PACK thesis for this bear put spread
The market-implied 1-standard-deviation range for PACK extends from approximately $4.22 on the downside to $7.40 on the upside. A PACK bear put spread caps both the risk and the reward of a bearish position; relative to an outright long put on PACK, the spread reduces the cost basis but limits the maximum profit to the strike width minus net debit. Current PACK IV rank near 35.19% is mid-range against its 1-year distribution, so the IV signal is neutral; the bear put spread thesis on PACK should anchor more to the directional view and the expected-move geometry. As a Consumer Cyclical name, PACK options can move on sector-level news flow (peer earnings, regulatory updates, industry-specific macro data) in addition to PACK-specific events.

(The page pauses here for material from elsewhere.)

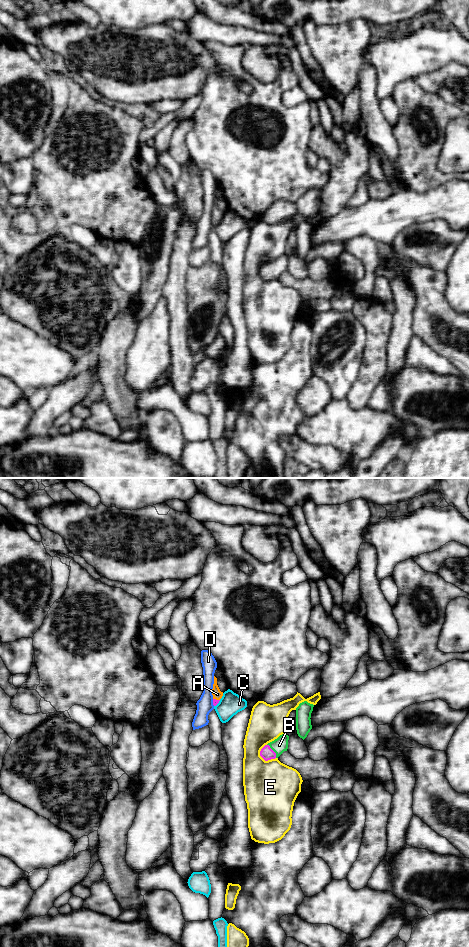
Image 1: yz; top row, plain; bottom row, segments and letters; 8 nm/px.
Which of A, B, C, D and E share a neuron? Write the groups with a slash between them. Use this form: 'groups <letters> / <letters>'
groups A B / C / D / E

PACK bear put spread positions are structurally moderately bearish; the modeled P&L assumes European-style exercise at expiration and ignores early assignment, transaction costs, dividends paid before expiry on the stock leg (when present), and the bid-ask spread on the listed chain. PACK positions also carry Consumer Cyclical sector concentration risk; news flow inside the sector (peer earnings, regulatory shifts, supply-chain headlines) can move PACK alongside the broader basket even when PACK-specific fundamentals are unchanged. Long-premium structures like a bear put spread on PACK are particularly exposed to IV-crush risk through scheduled events (earnings, FDA decisions, central-bank meetings) where IV typically contracts post-event regardless of the directional outcome. Always rebuild the position from current PACK chain quotes before placing a trade.
Frequently asked questions
- What is a bear put spread on PACK?
- A bear put spread on PACK is the bear put spread strategy applied to PACK (stock). The strategy is structurally moderately bearish: A bear put spread buys an at-the-money put and sells an out-of-the-money put at a lower strike for defined risk and defined reward bounded by the strike width. With PACK stock trading near $5.81, the strikes shown on this page are snapped to the nearest listed PACK chain strike and the premiums come straight from the end-of-day bid/ask midpoint.
- How are PACK bear put spread max profit and max loss calculated?
- Max profit equals strike width minus net debit times 100; max loss equals net debit times 100. Breakeven is long-put strike minus net debit. For the PACK bear put spread priced from the end-of-day chain at a 30-day expiry (ATM IV 95.20%), the computed maximum profit is unbounded per contract and the computed maximum loss is unbounded per contract. Live intraday quotes will differ as the chain moves through the trading session.
- What is the breakeven for a PACK bear put spread?
- The breakeven for the PACK bear put spread priced on this page is no defined breakeven on the modeled curve at expiration, derived from end-of-day chain premiums. Breakeven is the underlying price at which the strategy's P&L crosses zero ignoring transaction costs and assignment risk. The current PACK market-implied 1-standard-deviation expected move is approximately 27.29%; if the move sits well outside the breakeven distance, the structure's risk-reward becomes correspondingly tighter.
- When should you consider a bear put spread on PACK?
- Bear put spreads on PACK reduce the cost of a bearish PACK stock position by selling a lower-strike put; suited to moderate-decline theses where price reaches but does not vastly exceed the short strike.
- How does current PACK implied volatility affect this bear put spread?
- PACK ATM IV is at 95.20% with IV rank near 35.19%, which is mid-range against its 1-year history. Strategy selection depends more on directional thesis and expected move than on a strong IV signal.